# [What needs to be done]
The copy must run from the first line of the entries below through the line containing "void bar(int i)", restated word for word, with pictures left out.

----- Data supplied -----

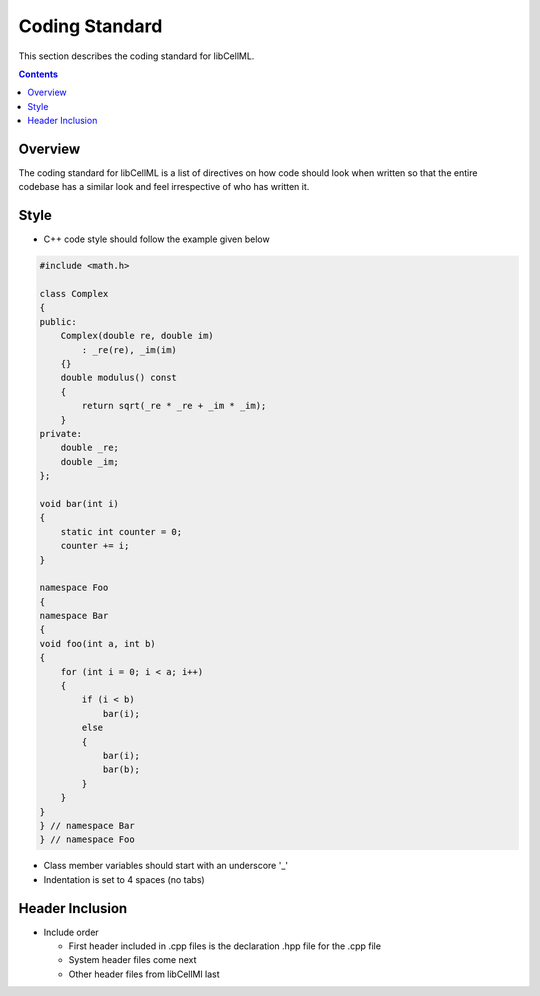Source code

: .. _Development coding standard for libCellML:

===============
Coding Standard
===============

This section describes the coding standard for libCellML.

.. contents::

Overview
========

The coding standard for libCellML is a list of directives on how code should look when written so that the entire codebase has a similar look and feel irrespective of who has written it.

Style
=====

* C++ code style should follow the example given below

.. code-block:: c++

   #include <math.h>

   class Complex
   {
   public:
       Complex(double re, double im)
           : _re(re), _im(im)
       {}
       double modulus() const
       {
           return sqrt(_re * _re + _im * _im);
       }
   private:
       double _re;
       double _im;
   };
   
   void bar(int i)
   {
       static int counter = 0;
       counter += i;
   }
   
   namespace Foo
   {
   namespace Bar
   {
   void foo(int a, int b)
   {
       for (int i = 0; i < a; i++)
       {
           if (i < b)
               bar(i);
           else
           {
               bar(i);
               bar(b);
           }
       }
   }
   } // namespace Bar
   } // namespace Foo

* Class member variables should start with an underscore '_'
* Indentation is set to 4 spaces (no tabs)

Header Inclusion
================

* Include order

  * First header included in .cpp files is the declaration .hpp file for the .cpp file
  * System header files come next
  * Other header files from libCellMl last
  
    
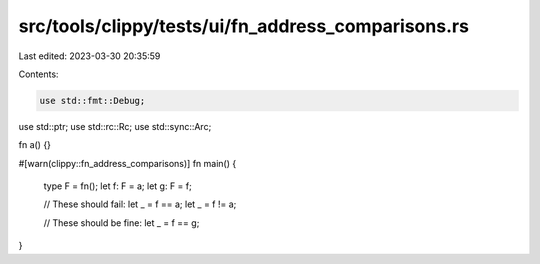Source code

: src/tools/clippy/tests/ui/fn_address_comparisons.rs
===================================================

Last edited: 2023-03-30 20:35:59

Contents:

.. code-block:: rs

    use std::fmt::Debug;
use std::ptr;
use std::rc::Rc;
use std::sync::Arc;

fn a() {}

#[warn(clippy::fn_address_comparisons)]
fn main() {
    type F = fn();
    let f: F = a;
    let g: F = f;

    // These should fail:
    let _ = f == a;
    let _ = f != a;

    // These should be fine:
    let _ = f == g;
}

-----

# [Result]
Source code

: .. _Development coding standard for libCellML:

===============
Coding Standard
===============

This section describes the coding standard for libCellML.

.. contents::

Overview
========

The coding standard for libCellML is a list of directives on how code should look when written so that the entire codebase has a similar look and feel irrespective of who has written it.

Style
=====

* C++ code style should follow the example given below

.. code-block:: c++

   #include <math.h>

   class Complex
   {
   public:
       Complex(double re, double im)
           : _re(re), _im(im)
       {}
       double modulus() const
       {
           return sqrt(_re * _re + _im * _im);
       }
   private:
       double _re;
       double _im;
   };
   
   void bar(int i)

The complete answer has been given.